Zionism, once a fringe ideology cooked up at the dusk of the nineteenth century, now cancels out any other Jewish devotion or movement before or after it. Are you struggling against Christian conservatism in the American South? Perhaps you’re organizing a multi-faith homeless shelter, operating on the principles of tzedakah, in an urban wasteland. Or maybe you’re just trying to be a good person, a good parent and a good partner in a Jewish home. None of this matters anymore. Your unmitigated allegiance to a foreign government trumps everything else. If you look at the conflict objectively, you’ve become a traitor to the Jews.

Palestinian demo. Brussels, June 27th.
Palestinian demo. Brussels, June 27th.

That’s depressing on its own for a culture often proud of its intellectual prowess and a religious heritage rooted in debate and scholarship. But then, that’s precisely what today’s Zionists have a problem with. In the aftermath of the Second Intifada, a fellow Jew who I often clashed with on the Middle East categorized our difference this way: We’re both Jews, clearly, but he was a nationalist and I was a cosmopolitan. There’s a lot of telling insults packed in there.

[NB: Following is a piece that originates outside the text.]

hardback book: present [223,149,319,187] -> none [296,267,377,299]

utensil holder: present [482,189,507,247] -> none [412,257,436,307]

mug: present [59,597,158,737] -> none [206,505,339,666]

Waiting for the bus. Umm al-Fahm, June 2013.
Waiting for the bus. Umm al-Fahm, June 2013.

My choice to value human life as equal, unable to put Jewish lives above those of gentiles, put me in that class Joseph Stalin derided as “rootless cosmopolitans.” The other is the insinuation that being an assimilated, urban dweller made one weak and effete. There I was, sitting in cafes and talking about something wimpy like poetry while real Jews were turning their anger in muscles out in the dusty Negev, trading in books for guns and tweed jackets for fatigues.

From a Freudian perspective, this makes some sense. Jewish history never paints us as the heroes. We’re not victorious fighters, but righteous victims. Our stereotypes are those of physical weakness, our virtues of the mind and not the body. Zionism, in a sense, is a corrective for this historical humiliation. Jews can now celebrate their military might and their ability to dominate someone else for a change, in the same way a bully’s motivation to pick on someone smaller is based on his own personal insecurities. American boys coming back from Birthright are sure to have an IDF t-shirt so they can strut around Hillel like a kosher version of GI Joe. It’s no wonder how violence and sex are interwoven in Israeli propaganda: Witness the proliferation of images of young Israeli girls, posing with automatic weapons.

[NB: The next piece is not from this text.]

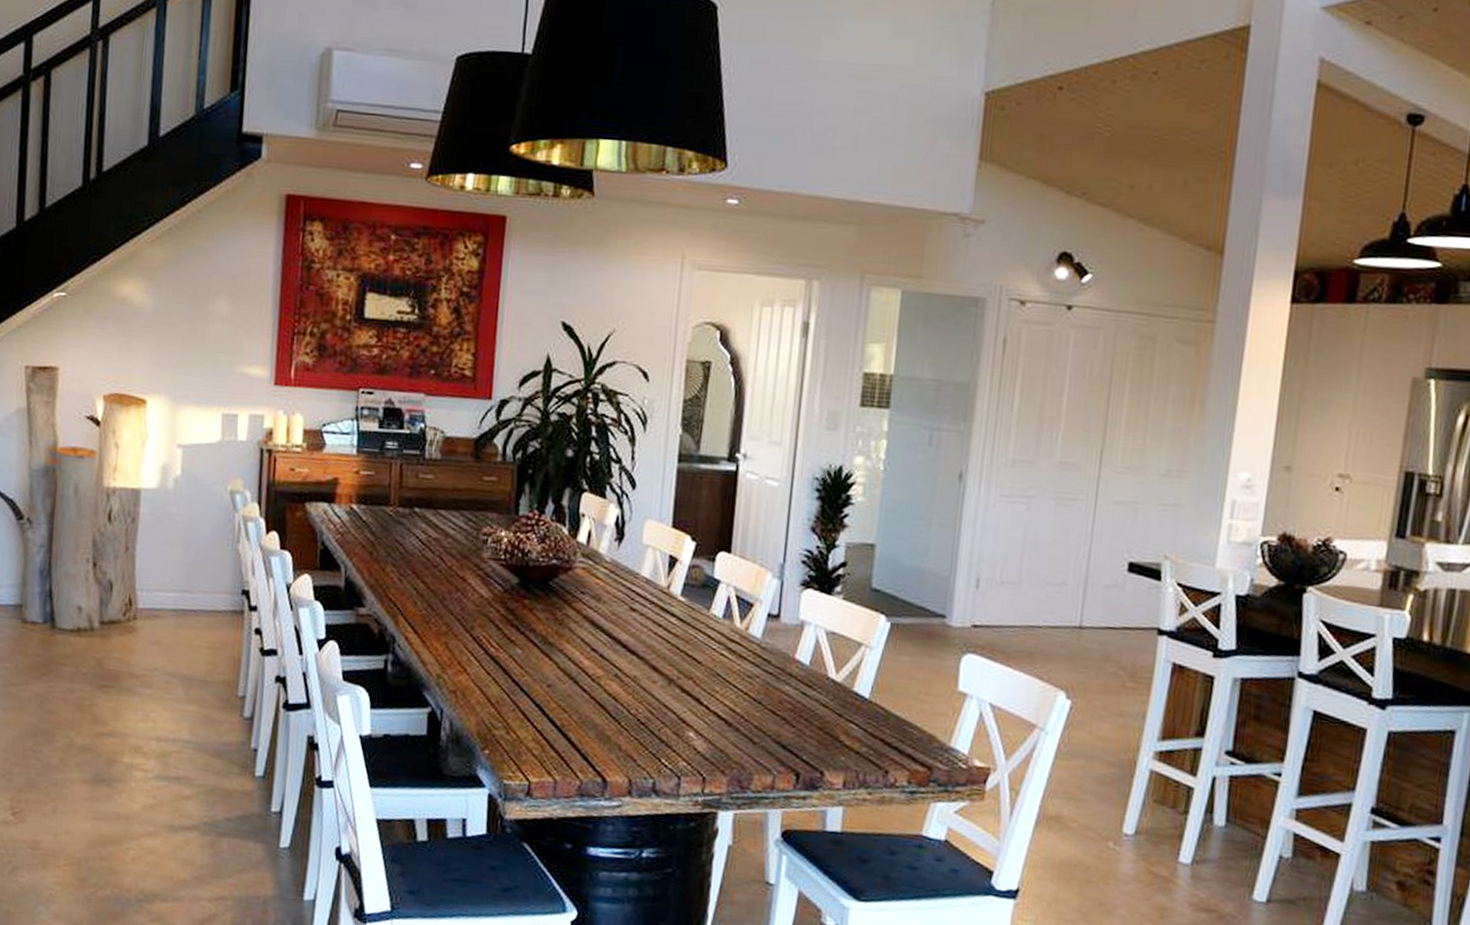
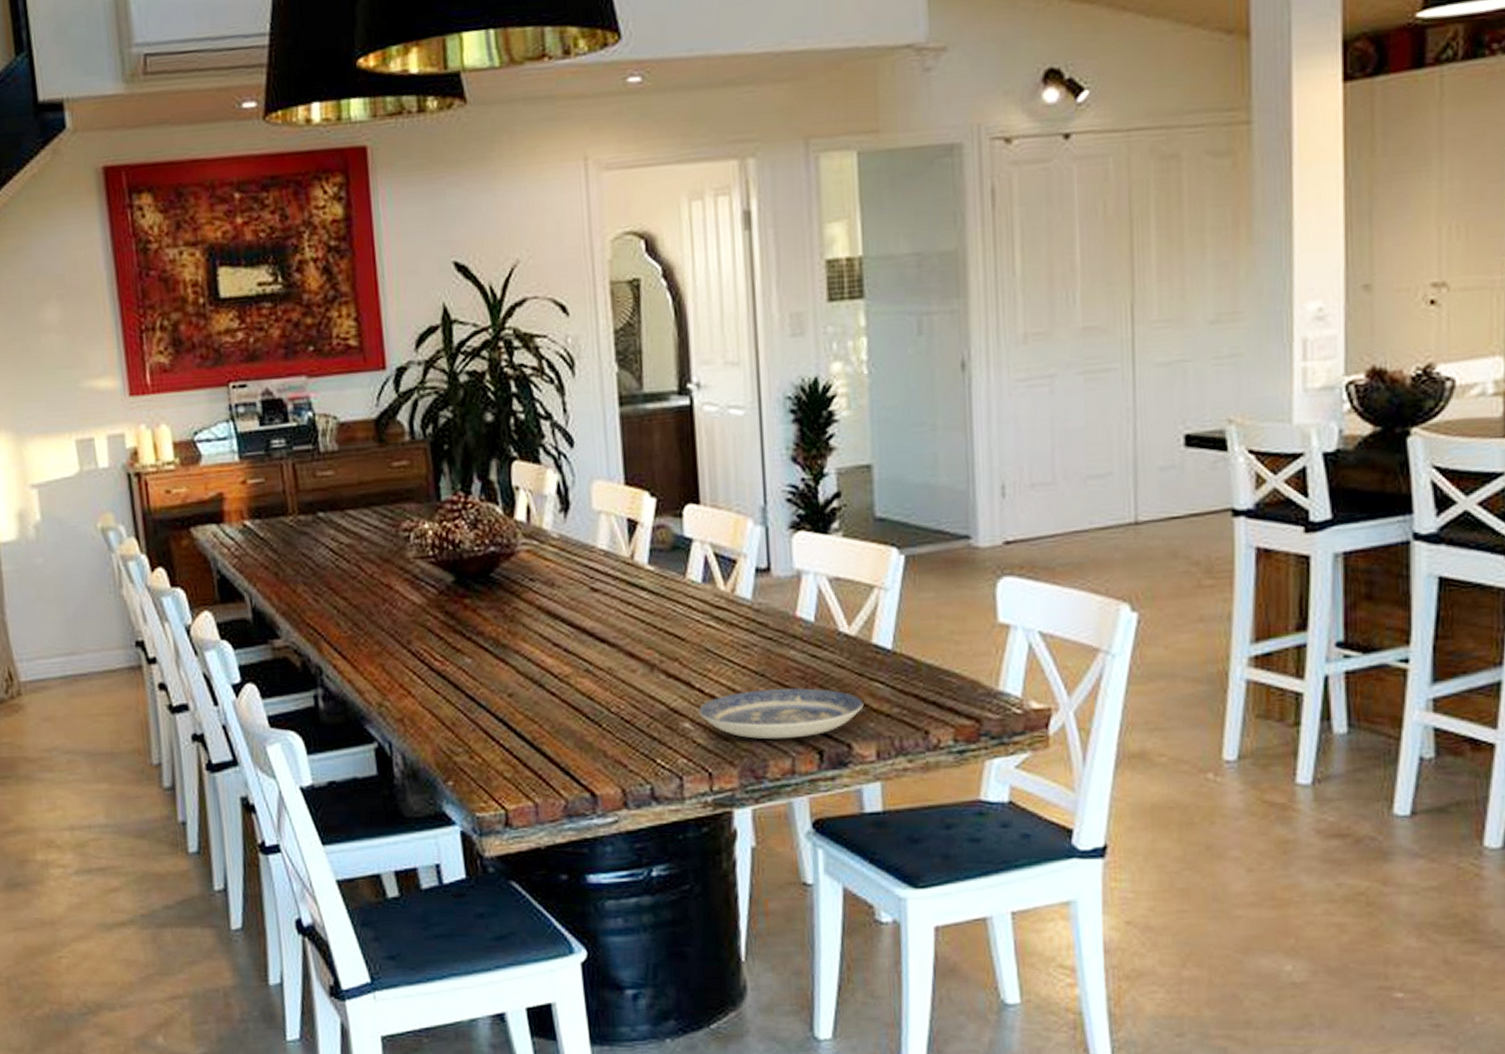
plate: none [702,714,839,760] -> present [698,687,864,739]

Of course, the biggest victim in all of this will always be the Palestinians, kicked off their land, forced into exile or as second-class citizens, or in the case of Gaza, inmates of an open-air prison. But for those who insist on allegiance to ‘Zionism’ and Israeli policy, the test of a Jew’s love for his or her own people, that’s the legacy we’re going to leave. The world won’t remember us as the victims of European anti-Semitism, or those who marched with African-Americans during the Civil Rights Movement.

Instead, our names will be attached to the death and destruction in Gaza. For some of us, that’s a tragedy for Jews and Arabs alike. But what’s worse is that for other Jews, that’s just fine.